When final_answer=True, the agent treats the tool’s observation as the final user‑facing answer and stops the loop immediately.
When streaming, the agent typically wraps the final text with <__final_answer__> ... </__final_answer__> markers; if config.skip_special_tokens=True, it does not emit markers and just streams the text.
Most tools should return final_answer=False. Only mark as final when the tool’s output is already the complete answer the user should see.

Passing `extras` between tools (LLM‑invisible memory)¶

ToolResponse.extras is a dictionary carried by the agent’s ephemeral memory into the very next tool call automatically.
This pass‑through does not go through the LLM; it is agent‑side only.
You can place non‑serializable / rich Python objects in extras (DB connections, compiled regexes, parsed ASTs, pandas objects, etc.) to avoid lossy stringification.
After a tool call completes, the agent injects extras into the input of the following tool (merged with that tool’s Action inputs).
Memory is cleared after each tool call to avoid accidental long‑term accumulation. Persist long‑term state in your own services or stores if needed.

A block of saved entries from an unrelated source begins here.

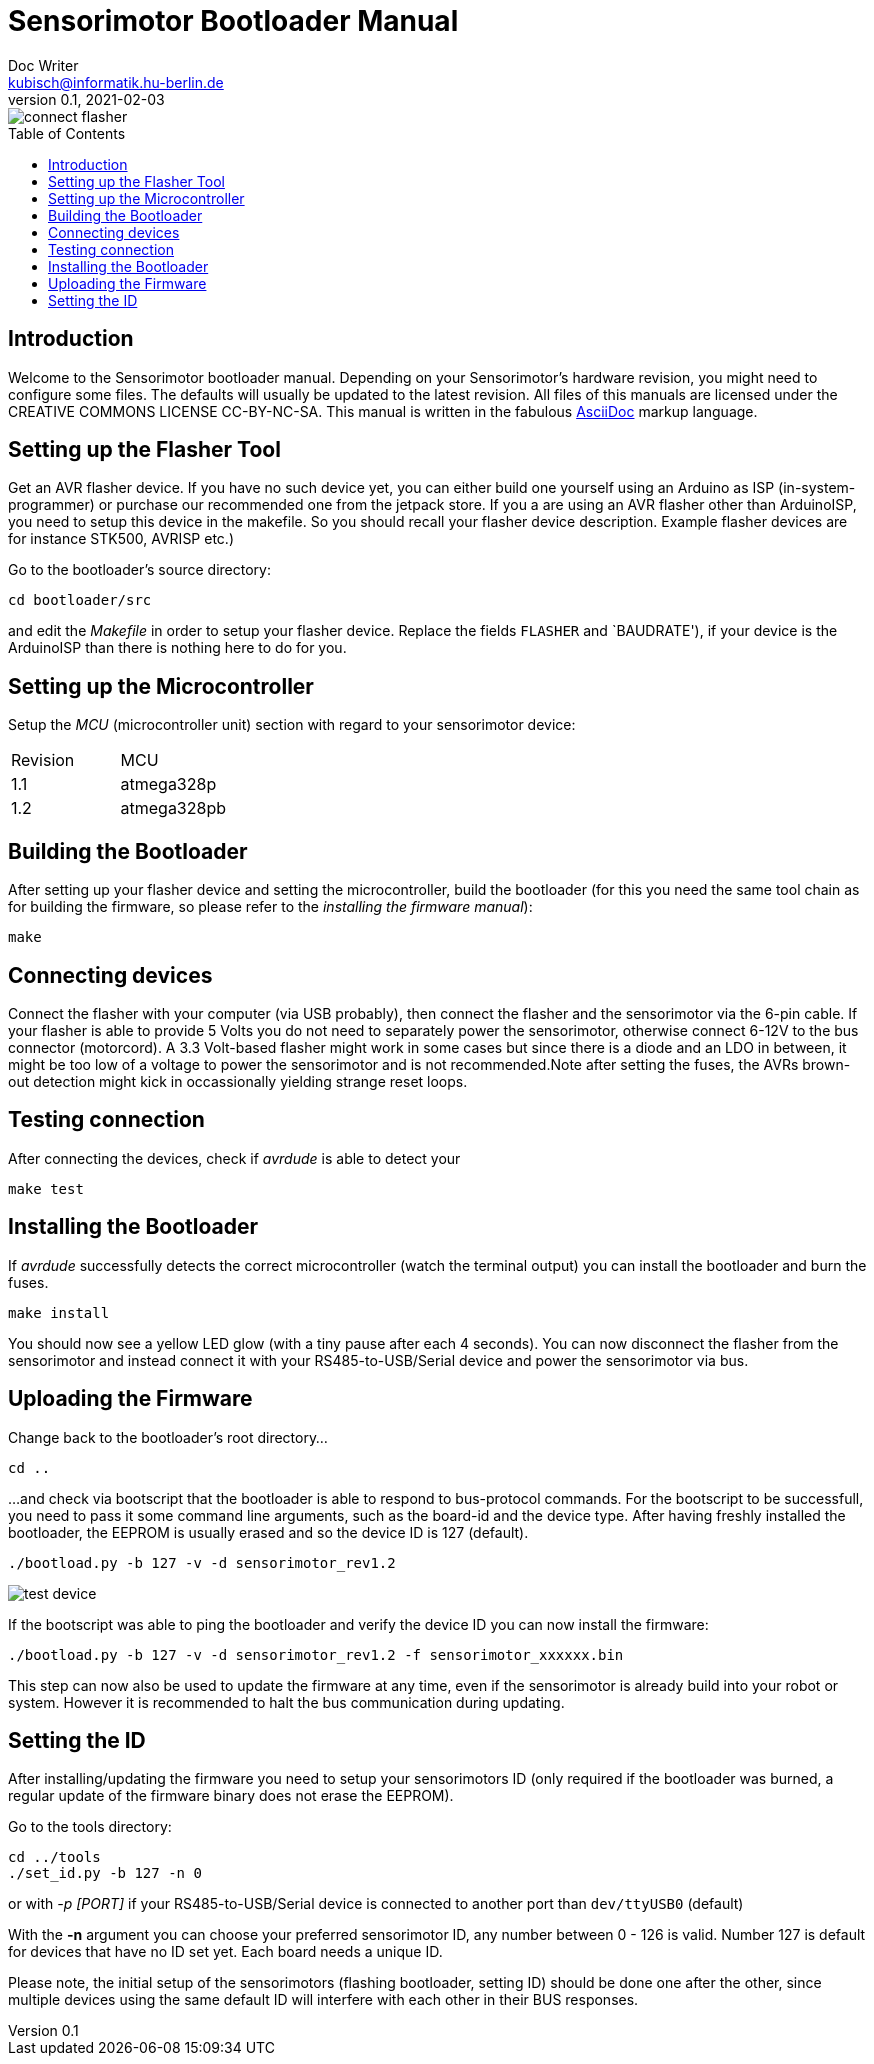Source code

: = Sensorimotor Bootloader Manual
Doc Writer <kubisch@informatik.hu-berlin.de>
v0.1, 2021-02-03
:imagesdir: .
:toc:
:toc-placement!:


image::./connect_flasher.jpg[]

toc::[]

== Introduction
Welcome to the Sensorimotor bootloader manual. Depending on your Sensorimotor's hardware revision, you might need to configure some files. The defaults will usually be updated to the latest revision. All files of this manuals are licensed under the CREATIVE COMMONS LICENSE CC-BY-NC-SA. This manual is written in the fabulous link:https://asciidoctor.org/docs/what-is-asciidoc/[AsciiDoc] markup language.

== Setting up the Flasher Tool

Get an AVR flasher device. If you have no such device yet, you can either build one yourself using an Arduino as ISP (in-system-programmer) or purchase our recommended one from the jetpack store. If you a are using an AVR flasher other than ArduinoISP, you need to setup this device in the makefile. So you should recall your flasher device description. Example flasher devices are for instance STK500, AVRISP etc.)

Go to the bootloader's source directory:
```
cd bootloader/src
```

and edit the _Makefile_ in order to setup your flasher device. Replace the fields `FLASHER` and `BAUDRATE'), if your device is the ArduinoISP than there is nothing here to do for you.

== Setting up the Microcontroller
Setup the _MCU_ (microcontroller unit) section with regard to your sensorimotor device:

[cols=2*]
|===
| Revision | MCU
| 1.1 | atmega328p
| 1.2 | atmega328pb
|===

== Building the Bootloader
After setting up your flasher device and setting the microcontroller, build the bootloader (for this you need the same tool chain as for building the firmware, so please refer to the _installing the firmware manual_):

```
make
```

== Connecting devices
Connect the flasher with your computer (via USB probably), then connect the flasher and the sensorimotor via the 6-pin cable. If your flasher is able to provide 5 Volts you do not need to separately power the sensorimotor, otherwise connect 6-12V to the bus connector (motorcord). A 3.3 Volt-based flasher might work in some cases but since there is a diode and an LDO in between, it might be too low of a voltage to power the sensorimotor and is not recommended.Note after setting the fuses, the AVRs brown-out detection might kick in occassionally yielding strange reset loops.

== Testing connection
After connecting the devices, check if _avrdude_ is able to detect your
```
make test
```

== Installing the Bootloader
If _avrdude_ successfully detects the correct microcontroller (watch the terminal output) you can install the bootloader and burn the fuses.
```
make install
```

You should now see a yellow LED glow (with a tiny pause after each 4 seconds).
You can now disconnect the flasher from the sensorimotor and instead connect it with your RS485-to-USB/Serial device and power the sensorimotor via bus.

== Uploading the Firmware
Change back to the bootloader's root directory...

```
cd ..
```

...and check via bootscript that the bootloader is able to respond to bus-protocol commands. For the bootscript to be successfull, you need to pass it some command line arguments, such as the board-id and the device type. After having freshly installed the bootloader, the EEPROM is usually erased and so the device ID is 127 (default).
```
./bootload.py -b 127 -v -d sensorimotor_rev1.2
```

image::./test_device.png[]

If the bootscript was able to ping the bootloader and verify the device ID you can now install the firmware:
```
./bootload.py -b 127 -v -d sensorimotor_rev1.2 -f sensorimotor_xxxxxx.bin
```

This step can now also be used to update the firmware at any time, even if the sensorimotor is already build into your robot or system. However it is recommended to halt the bus communication during updating.

== Setting the ID
After installing/updating the firmware you need to setup your sensorimotors ID (only required if the bootloader was burned, a regular update of the firmware binary does not erase the EEPROM).

Go to the tools directory:
```
cd ../tools
./set_id.py -b 127 -n 0
```

or with _-p [PORT]_ if your RS485-to-USB/Serial device is connected to another port than `dev/ttyUSB0` (default)

With the *-n* argument you can choose your preferred sensorimotor ID, any number between 0 - 126 is valid. Number 127 is default for devices that have no ID set yet. Each board needs a unique ID.

Please note, the initial setup of the sensorimotors (flashing bootloader, setting ID) should be done one after the other, since multiple devices using the same default ID will interfere with each other in their BUS responses.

Error Handling & Self‑Repair¶

Missing/invalid Action → The agent prompts the LLM to repair the Action (bounded by max_parse_retries).
Tool validation errors (unknown keys, missing requireds) → Either drop extras (allow_input_pruning=True) or ask the LLM to repair the inputs.
Tool runtime errors → The agent returns the error text to the LLM and retries with a repaired Action up to max_tool_errors, with backoff.

When retries are exhausted, the agent surfaces the failure as an observation and may still produce a final answer if appropriate.

Streaming Notes¶

The agent streams model thoughts and final answers.
Tools may return strings or generators of strings; tool generators are proxied to the caller for live output.
Final‑answer markers are emitted unless skip_special_tokens=True (in which case only the raw text streams).